> [PROBLEM REQUIREMENTS]
Below are records with pictures. Transcribe exactly, and only, the lines from the line with "Jul 29, 2026" to the line with "believed, decreed upon", both ends included, but not the pictures.

> [DATA SHOWN]
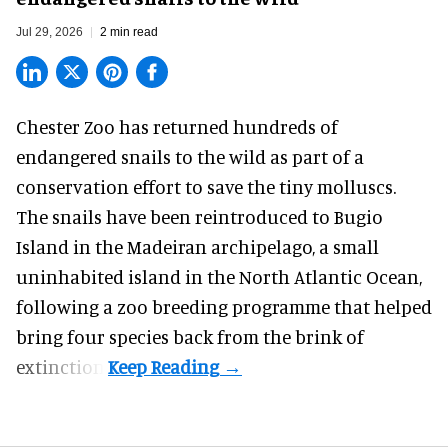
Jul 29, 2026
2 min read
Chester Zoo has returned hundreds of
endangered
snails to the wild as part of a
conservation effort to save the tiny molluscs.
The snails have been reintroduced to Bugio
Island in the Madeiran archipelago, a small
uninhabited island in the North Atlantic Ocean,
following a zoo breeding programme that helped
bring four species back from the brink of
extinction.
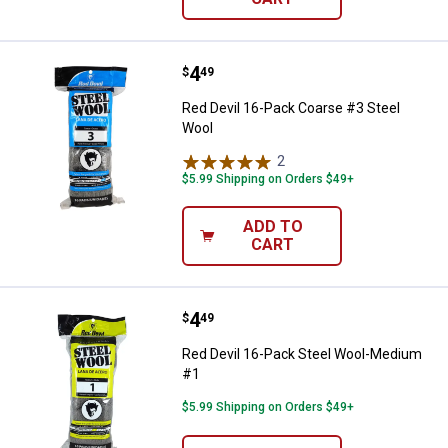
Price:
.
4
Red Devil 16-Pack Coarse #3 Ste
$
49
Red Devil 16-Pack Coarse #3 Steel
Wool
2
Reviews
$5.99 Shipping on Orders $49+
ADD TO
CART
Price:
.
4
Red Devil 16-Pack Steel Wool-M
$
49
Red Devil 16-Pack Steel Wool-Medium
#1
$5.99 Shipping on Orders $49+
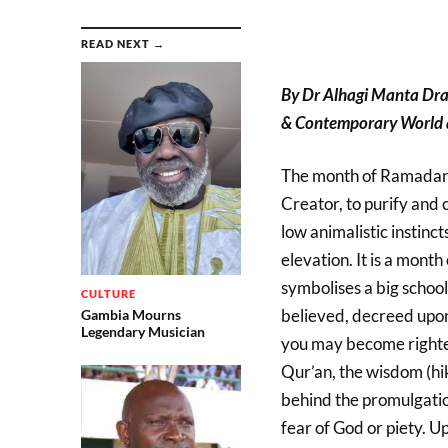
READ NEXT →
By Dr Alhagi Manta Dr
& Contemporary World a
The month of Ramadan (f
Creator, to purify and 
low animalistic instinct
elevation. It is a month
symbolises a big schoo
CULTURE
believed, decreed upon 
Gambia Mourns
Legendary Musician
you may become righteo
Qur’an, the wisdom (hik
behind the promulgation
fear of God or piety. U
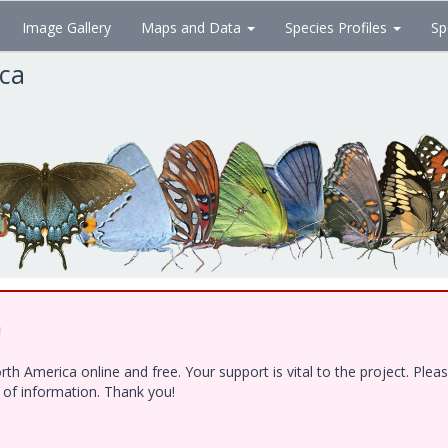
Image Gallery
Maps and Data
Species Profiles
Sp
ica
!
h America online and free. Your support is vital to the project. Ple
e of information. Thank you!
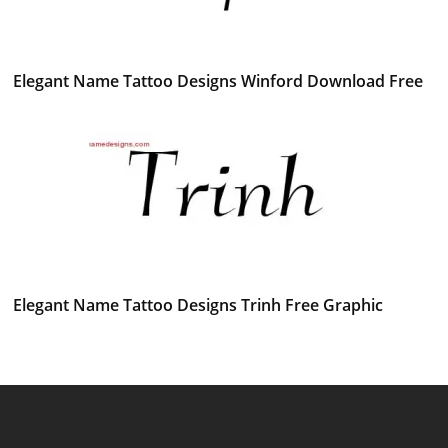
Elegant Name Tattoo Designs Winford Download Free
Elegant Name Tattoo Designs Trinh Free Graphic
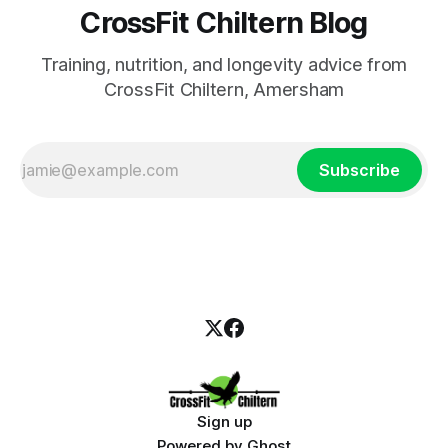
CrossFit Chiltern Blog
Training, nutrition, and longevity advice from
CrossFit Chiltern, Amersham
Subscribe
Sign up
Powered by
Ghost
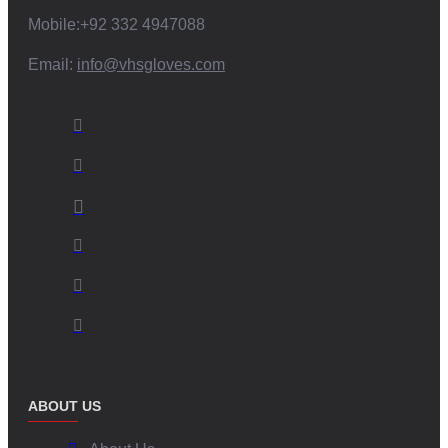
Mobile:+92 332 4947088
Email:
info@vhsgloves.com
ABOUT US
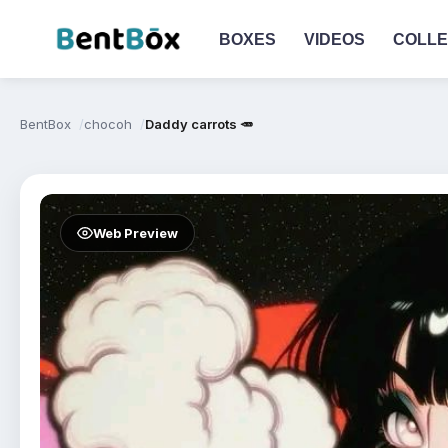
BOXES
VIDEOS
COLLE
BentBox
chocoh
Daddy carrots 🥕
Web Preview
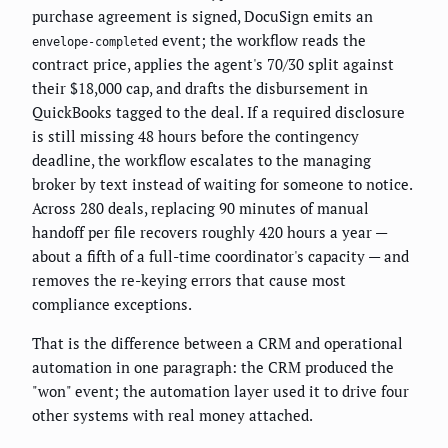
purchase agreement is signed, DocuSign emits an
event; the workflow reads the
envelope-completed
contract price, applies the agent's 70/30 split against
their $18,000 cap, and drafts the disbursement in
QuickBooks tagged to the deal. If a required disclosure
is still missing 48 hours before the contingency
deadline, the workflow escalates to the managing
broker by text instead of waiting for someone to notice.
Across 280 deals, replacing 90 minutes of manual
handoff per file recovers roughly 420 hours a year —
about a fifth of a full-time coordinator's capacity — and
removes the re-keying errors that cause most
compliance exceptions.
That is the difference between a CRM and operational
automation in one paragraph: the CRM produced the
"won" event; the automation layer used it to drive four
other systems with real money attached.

==

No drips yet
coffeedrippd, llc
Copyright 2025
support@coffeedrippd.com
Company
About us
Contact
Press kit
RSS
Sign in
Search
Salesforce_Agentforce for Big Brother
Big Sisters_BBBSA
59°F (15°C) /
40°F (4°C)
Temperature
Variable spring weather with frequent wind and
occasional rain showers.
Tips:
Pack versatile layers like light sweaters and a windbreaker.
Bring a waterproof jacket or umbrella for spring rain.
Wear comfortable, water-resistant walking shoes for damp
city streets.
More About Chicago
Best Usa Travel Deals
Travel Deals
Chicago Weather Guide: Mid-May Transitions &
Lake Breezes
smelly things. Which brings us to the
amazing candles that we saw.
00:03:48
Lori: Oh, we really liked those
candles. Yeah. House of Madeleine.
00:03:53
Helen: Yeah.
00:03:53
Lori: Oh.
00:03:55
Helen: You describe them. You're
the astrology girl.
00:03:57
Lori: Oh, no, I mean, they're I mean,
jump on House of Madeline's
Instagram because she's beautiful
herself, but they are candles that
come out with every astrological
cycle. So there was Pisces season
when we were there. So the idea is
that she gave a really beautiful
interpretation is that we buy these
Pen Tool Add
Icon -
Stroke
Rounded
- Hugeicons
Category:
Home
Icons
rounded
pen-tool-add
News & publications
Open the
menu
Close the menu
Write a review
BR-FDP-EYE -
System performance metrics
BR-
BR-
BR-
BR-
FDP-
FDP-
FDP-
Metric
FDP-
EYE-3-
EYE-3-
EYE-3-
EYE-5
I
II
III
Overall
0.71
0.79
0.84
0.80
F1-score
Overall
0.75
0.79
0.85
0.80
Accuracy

--

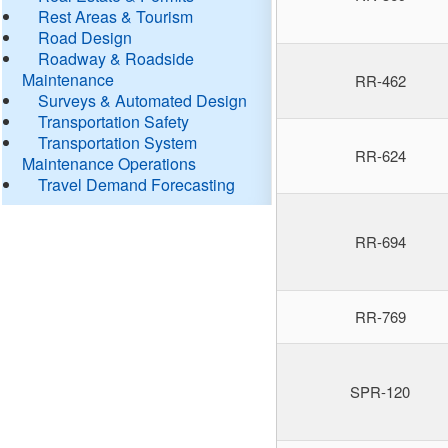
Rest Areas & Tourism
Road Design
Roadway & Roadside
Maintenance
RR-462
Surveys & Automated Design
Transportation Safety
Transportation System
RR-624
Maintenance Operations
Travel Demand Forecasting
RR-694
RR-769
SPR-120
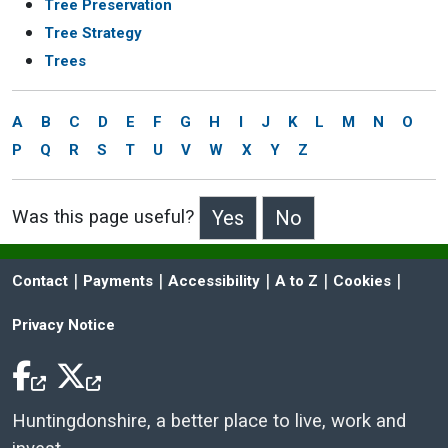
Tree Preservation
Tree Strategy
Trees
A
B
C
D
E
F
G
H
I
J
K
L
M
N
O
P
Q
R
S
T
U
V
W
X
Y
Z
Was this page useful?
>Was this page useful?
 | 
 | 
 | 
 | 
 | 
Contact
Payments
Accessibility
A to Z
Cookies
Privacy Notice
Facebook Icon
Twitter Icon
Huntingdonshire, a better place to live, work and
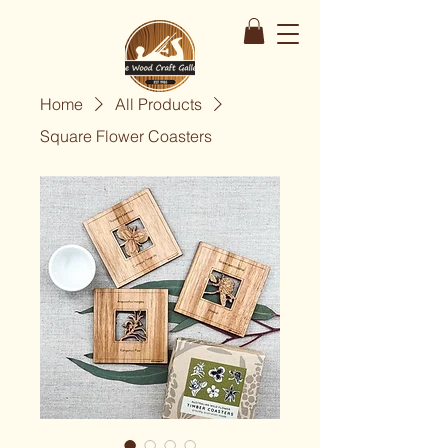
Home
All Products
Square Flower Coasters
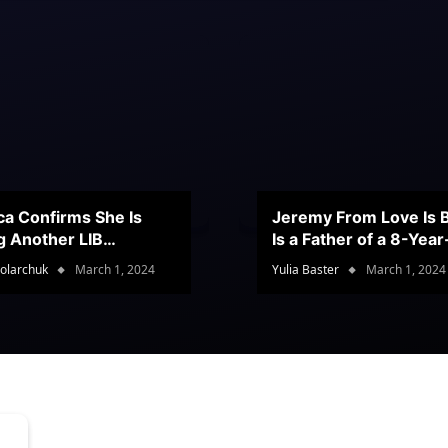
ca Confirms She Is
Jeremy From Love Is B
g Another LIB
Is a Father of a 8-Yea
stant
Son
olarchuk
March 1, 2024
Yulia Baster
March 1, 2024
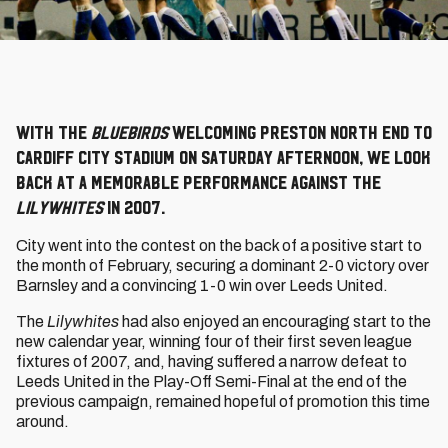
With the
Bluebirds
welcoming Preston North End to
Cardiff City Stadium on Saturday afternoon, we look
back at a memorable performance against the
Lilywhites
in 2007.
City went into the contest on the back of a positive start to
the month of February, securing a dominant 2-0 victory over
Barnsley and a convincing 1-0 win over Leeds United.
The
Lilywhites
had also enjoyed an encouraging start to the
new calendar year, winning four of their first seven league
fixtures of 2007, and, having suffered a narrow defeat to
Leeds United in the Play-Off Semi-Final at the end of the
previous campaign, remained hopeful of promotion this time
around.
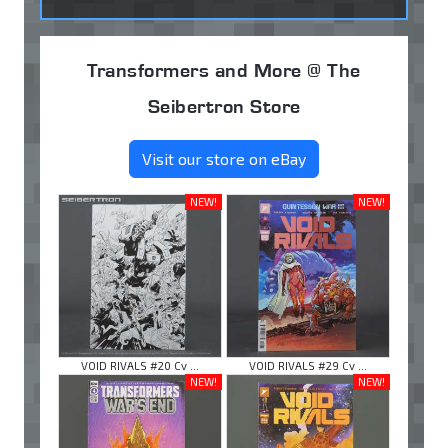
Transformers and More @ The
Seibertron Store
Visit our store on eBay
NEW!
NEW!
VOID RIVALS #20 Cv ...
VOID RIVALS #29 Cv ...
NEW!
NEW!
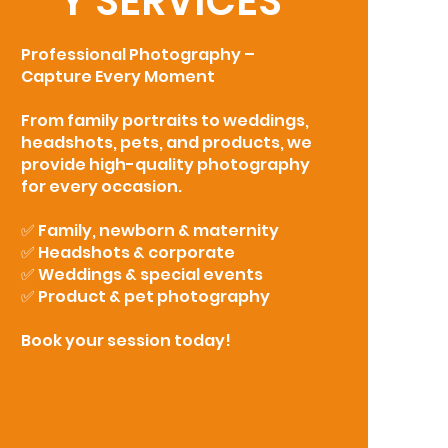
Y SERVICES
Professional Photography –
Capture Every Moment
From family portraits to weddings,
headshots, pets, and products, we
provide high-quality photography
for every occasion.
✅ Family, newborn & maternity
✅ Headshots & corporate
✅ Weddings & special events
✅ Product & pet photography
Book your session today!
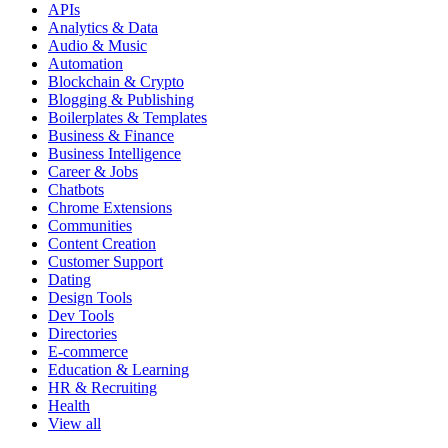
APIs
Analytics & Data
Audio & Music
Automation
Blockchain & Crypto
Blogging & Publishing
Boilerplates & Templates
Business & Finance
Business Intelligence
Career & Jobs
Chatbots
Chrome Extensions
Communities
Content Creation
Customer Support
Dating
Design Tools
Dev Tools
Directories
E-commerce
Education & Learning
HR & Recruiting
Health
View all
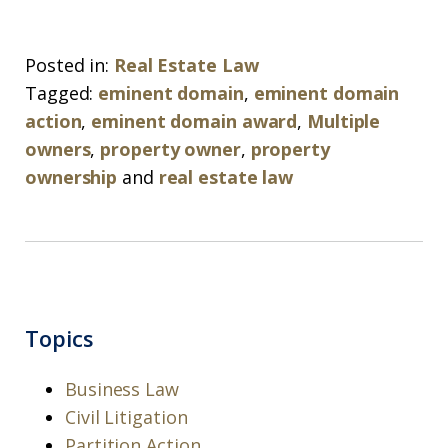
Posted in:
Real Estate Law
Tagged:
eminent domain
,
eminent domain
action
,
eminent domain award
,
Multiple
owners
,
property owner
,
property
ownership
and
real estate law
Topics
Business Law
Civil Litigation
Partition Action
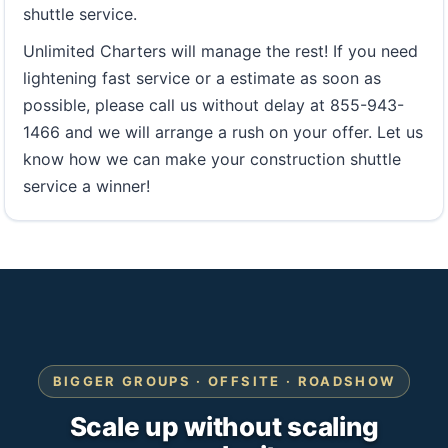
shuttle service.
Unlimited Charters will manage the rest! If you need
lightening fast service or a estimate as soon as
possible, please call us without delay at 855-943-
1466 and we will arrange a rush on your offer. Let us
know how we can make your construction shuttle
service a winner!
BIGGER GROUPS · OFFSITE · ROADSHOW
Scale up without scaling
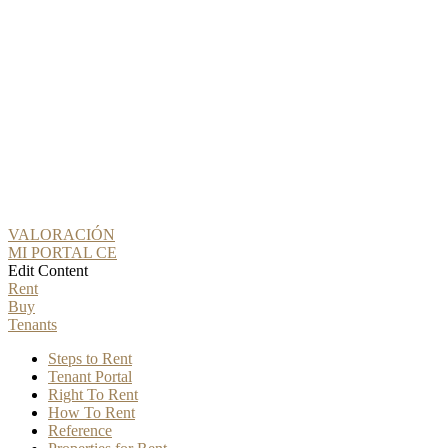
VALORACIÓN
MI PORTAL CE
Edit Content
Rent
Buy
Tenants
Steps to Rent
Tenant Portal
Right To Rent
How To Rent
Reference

> [TASK SOLUTION]
Jul 29, 2026
2 min read
Chester Zoo has returned hundreds of
endangered
snails to the wild as part of a
conservation effort to save the tiny molluscs.
The snails have been reintroduced to Bugio
Island in the Madeiran archipelago, a small
uninhabited island in the North Atlantic Ocean,
following a zoo breeding programme that helped
bring four species back from the brink of
extinction.
Price:
.
4
Red Devil 16-Pack Coarse #3 Ste
$
49
Red Devil 16-Pack Coarse #3 Steel
Wool
2
Reviews
$5.99 Shipping on Orders $49+
ADD TO
CART
Price:
.
4
Red Devil 16-Pack Steel Wool-M
$
49
Red Devil 16-Pack Steel Wool-Medium
#1
$5.99 Shipping on Orders $49+
READ NEXT →
By Dr Alhagi Manta Dr
& Contemporary World a
The month of Ramadan (f
Creator, to purify and 
low animalistic instinct
elevation. It is a month
symbolises a big schoo
CULTURE
believed, decreed upon 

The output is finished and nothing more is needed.